Compact, wearing jeans and a gray t-shirt, Nick Hornby admits he knows a thing or two about a fan's obsession with an artist's work.
"When someone says they've read your book 15 times, you think, well, you should read something else," he says, discussing a theme of his newest novel, Juliet, Naked. "That's partly where the book came from. I started getting confused. But I realized that, in saying that, you're denying someone their emotional connection."
Hornby, 52, is sitting in a Manhattan hotel suite, ostensibly to discuss An Education, the Lone Scherfig coming-of-age film that opened Oct. 9 in limited release, for which he wrote the screenplay. But he's also got a new novel, one that touches on some of his favorite topics and some new ones: rock'n'roll, the problems of romantic love and the demands of family relationships, the push/pull between artist and fan, the role of the Internet in helping to promote the obsessive dissection of one artist's work.
Juliet, Naked focuses on a couple, Duncan and Annie, living in a dreary British seaside town. Approaching middle age, Duncan spends all his spare time focused on an obscure rocker from the late 1970s, Tucker Crowe, who disappeared in the early 1980s. When a collection of solo demo recordings of the songs from Crowe's seminal album, Juliet, is released - called Juliet, Naked - Duncan posts a gushing review on the Crowe website. But Annie, by this time fed up with Duncan, posts a review of her own, saying the opposite - and winds up in an email correspondence with Tucker Crowe himself.
One of the book's running jokes is that, while Duncan and his fellow "Croweologists" endlessly discuss and analyze every wild rumor about Crowe's activity, they haven't a clue what his life is really like. And they're obsessed with a paparazzi photo of a wild-haired man - obviously angry at having his photo taken - that they believe is Crowe, when it's not.

(Stored data)
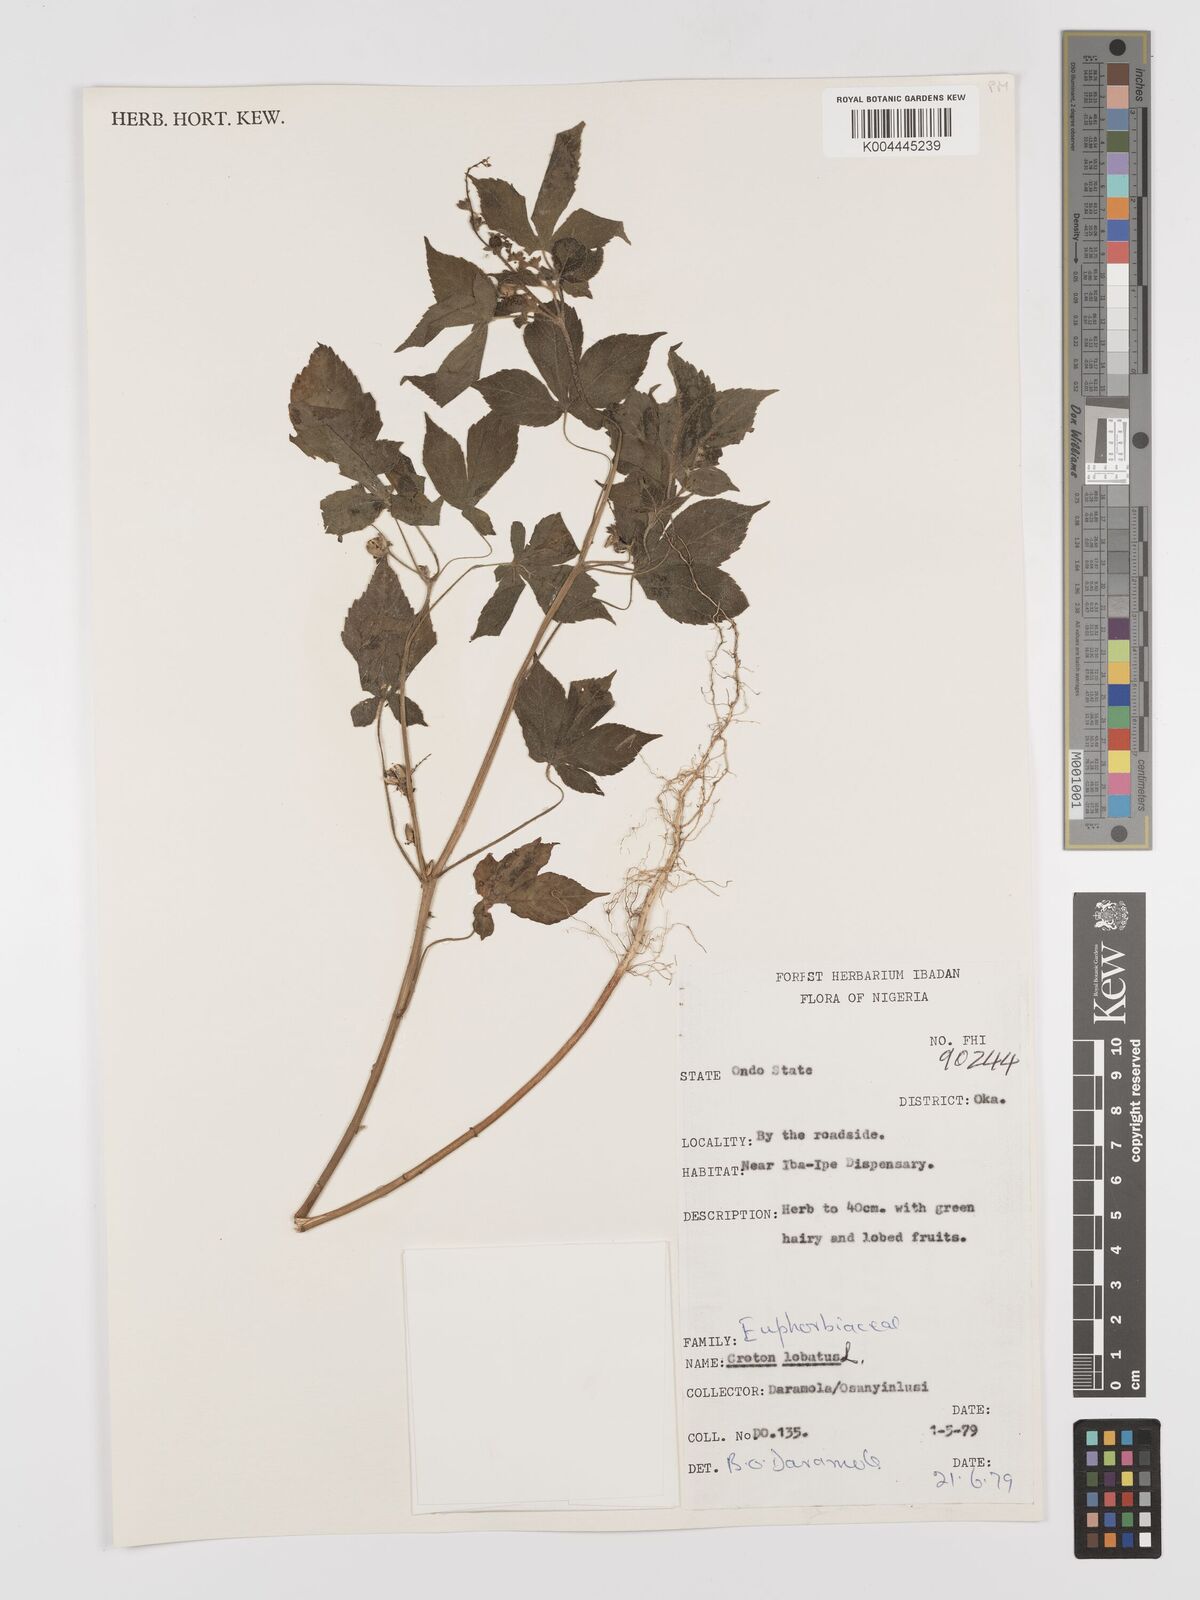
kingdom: Plantae
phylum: Tracheophyta
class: Magnoliopsida
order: Malpighiales
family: Euphorbiaceae
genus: Astraea
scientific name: Astraea lobata
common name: Lobed croton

> **APPLY WHAT YOU READ**
A – Condense the paragraph of the Nick Hornby article that begins "Juliet, Naked focuses on a couple" into a short bulleted list that keeps its main facts.
B – Answer these questions from the Nick Hornby article.
(i) How old is Hornby?
(ii) For which film did he write the screenplay?
(iii) When did Tucker Crowe disappear?

> **OUTPUTS IN ORDER**
A –
- Juliet, Naked follows Duncan and Annie, a couple living in a dreary British seaside town.
- Duncan, nearing middle age, spends all his spare time on Tucker Crowe, an obscure late-1970s rocker who disappeared in the early 1980s.
- When solo demos of the songs from Crowe's album Juliet are released as Juliet, Naked, Duncan posts a gushing review on the Crowe website.
- Annie, fed up with Duncan, posts an opposing review and ends up exchanging emails with Tucker Crowe himself.

B –
(i) He is 52.
(ii) An Education.
(iii) In the early 1980s.